As was demonstrated in the previous lab, you can use the Workspace to get a list of Experiments. You can also query for a particular Experiment by name. With an Experiment in hand, you review all runs associated with that Experiment and retrieve the metrics associated with each run. Execute the following cell| to see this process. What was the accuracy of the only run for Experiment-02-03?

In [7]:
# Step 4 - Query for all Experiments.
#####################################
# You can retreive the list of all experiments in Workspace using the following:
all_experiments = ws.experiments

print(all_experiments)

# Query for the metrics of a particular experiment
# You can retrieve an existing experiment by constructing an Experiment object using the name of an existing experiment.
my_experiment = Experiment(ws, "Experiment-02-03")
print(my_experiment)

# Query an experiment for metrics
# With an experiment in hand, you retrieve any metrics collected for any of its child runs 
my_experiment_runs = my_experiment.get_runs()
print( [ (run.experiment.name, run.id, run.get_metrics()) for run in my_experiment_runs] )

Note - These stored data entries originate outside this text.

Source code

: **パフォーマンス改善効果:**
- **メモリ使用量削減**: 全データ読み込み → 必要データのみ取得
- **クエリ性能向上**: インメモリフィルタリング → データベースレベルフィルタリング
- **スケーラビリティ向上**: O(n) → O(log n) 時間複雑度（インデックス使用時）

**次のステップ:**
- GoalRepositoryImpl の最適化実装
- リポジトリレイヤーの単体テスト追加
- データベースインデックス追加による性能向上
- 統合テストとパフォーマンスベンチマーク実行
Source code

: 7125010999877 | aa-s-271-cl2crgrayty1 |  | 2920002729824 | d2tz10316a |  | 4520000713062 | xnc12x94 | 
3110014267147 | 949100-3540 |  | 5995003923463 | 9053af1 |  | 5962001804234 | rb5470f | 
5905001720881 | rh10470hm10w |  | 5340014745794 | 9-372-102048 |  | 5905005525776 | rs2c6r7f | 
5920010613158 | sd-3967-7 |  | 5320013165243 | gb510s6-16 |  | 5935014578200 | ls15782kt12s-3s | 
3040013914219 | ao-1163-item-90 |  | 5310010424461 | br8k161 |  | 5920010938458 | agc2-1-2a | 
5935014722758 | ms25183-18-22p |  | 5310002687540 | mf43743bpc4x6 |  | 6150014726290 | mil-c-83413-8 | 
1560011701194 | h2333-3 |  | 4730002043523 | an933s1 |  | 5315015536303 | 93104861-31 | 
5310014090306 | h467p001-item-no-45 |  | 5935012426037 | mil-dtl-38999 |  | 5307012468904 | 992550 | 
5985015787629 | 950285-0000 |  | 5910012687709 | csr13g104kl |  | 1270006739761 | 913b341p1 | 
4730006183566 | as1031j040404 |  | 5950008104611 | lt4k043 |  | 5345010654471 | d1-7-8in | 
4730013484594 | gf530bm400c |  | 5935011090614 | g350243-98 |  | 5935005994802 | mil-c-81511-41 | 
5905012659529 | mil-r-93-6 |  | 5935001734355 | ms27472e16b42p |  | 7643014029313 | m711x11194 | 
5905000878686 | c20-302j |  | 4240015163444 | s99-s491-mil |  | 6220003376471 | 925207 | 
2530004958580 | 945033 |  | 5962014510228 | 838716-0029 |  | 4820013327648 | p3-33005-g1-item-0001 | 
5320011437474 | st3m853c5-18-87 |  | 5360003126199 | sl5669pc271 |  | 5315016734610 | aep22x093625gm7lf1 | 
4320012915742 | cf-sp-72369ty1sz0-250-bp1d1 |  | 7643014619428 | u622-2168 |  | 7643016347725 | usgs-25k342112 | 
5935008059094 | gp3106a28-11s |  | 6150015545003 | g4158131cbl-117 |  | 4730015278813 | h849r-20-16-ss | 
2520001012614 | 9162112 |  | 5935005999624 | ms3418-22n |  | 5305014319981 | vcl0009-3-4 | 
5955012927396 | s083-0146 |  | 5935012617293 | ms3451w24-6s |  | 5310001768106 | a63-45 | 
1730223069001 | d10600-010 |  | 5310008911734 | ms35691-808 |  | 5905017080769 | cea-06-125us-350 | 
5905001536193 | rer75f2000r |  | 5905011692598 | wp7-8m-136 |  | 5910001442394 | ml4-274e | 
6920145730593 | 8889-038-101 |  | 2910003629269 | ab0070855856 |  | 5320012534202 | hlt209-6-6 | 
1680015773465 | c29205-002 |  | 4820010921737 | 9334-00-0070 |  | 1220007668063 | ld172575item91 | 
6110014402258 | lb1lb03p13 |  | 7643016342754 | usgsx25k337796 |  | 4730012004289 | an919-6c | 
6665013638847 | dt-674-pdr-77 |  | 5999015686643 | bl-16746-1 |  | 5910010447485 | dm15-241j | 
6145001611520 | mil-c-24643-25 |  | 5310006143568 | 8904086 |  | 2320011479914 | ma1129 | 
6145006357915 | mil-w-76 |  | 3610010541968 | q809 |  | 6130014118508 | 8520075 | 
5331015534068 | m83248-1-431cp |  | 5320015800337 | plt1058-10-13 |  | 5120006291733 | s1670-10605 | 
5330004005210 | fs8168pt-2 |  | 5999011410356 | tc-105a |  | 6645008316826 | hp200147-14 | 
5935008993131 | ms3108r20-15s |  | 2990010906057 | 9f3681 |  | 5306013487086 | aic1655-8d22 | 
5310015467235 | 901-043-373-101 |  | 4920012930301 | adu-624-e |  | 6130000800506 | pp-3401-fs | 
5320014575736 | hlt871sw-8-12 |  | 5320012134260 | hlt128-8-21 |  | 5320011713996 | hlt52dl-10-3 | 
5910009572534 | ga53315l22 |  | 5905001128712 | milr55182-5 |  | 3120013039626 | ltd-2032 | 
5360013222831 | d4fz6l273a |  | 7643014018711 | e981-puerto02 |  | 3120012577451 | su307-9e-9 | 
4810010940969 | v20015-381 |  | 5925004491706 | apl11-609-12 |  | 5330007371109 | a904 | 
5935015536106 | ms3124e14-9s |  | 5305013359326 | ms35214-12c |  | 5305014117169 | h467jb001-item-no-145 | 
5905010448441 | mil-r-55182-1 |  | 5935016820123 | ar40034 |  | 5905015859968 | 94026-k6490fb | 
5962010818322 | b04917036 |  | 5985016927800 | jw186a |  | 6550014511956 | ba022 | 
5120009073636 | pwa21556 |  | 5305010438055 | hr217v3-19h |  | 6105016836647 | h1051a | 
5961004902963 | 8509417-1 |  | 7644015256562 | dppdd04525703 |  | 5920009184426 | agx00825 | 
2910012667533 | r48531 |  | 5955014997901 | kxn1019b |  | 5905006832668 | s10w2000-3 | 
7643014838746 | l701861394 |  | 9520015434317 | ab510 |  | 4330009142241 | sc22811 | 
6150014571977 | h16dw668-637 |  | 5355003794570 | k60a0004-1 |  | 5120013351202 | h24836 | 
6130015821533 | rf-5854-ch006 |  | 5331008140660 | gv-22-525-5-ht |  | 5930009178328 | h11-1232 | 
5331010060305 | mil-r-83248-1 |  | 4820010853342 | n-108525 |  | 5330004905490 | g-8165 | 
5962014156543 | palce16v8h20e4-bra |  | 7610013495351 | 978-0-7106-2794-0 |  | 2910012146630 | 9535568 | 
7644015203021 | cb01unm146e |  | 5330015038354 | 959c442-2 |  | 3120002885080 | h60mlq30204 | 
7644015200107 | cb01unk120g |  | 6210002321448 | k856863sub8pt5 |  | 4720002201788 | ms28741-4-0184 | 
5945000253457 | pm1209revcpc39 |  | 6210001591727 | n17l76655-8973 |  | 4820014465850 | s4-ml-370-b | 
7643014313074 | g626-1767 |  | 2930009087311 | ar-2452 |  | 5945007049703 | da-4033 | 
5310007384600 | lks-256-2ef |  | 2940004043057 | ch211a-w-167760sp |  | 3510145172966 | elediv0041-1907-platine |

{'GEAR-EXP': Experiment(Name: GEAR-EXP,
Workspace: snml2), 'UsedCars_Experiment': Experiment(Name: UsedCars_Experiment,
Workspace: snml2), 'Experiment-02-01': Experiment(Name: Experiment-02-01,
Workspace: snml2), 'Experiment-02-02': Experiment(Name: Experiment-02-02,
Workspace: snml2), 'Experiment-02-03': Experiment(Name: Experiment-02-03,
Workspace: snml2)}
Experiment(Name: Experiment-02-03,
Workspace: snml2)
[('Experiment-02-03', '9aff433e-5425-48e1-9806-271448988641', {'Training_Set_Percentage': 0.75, 'Accuracy': 0.9080779944289693})]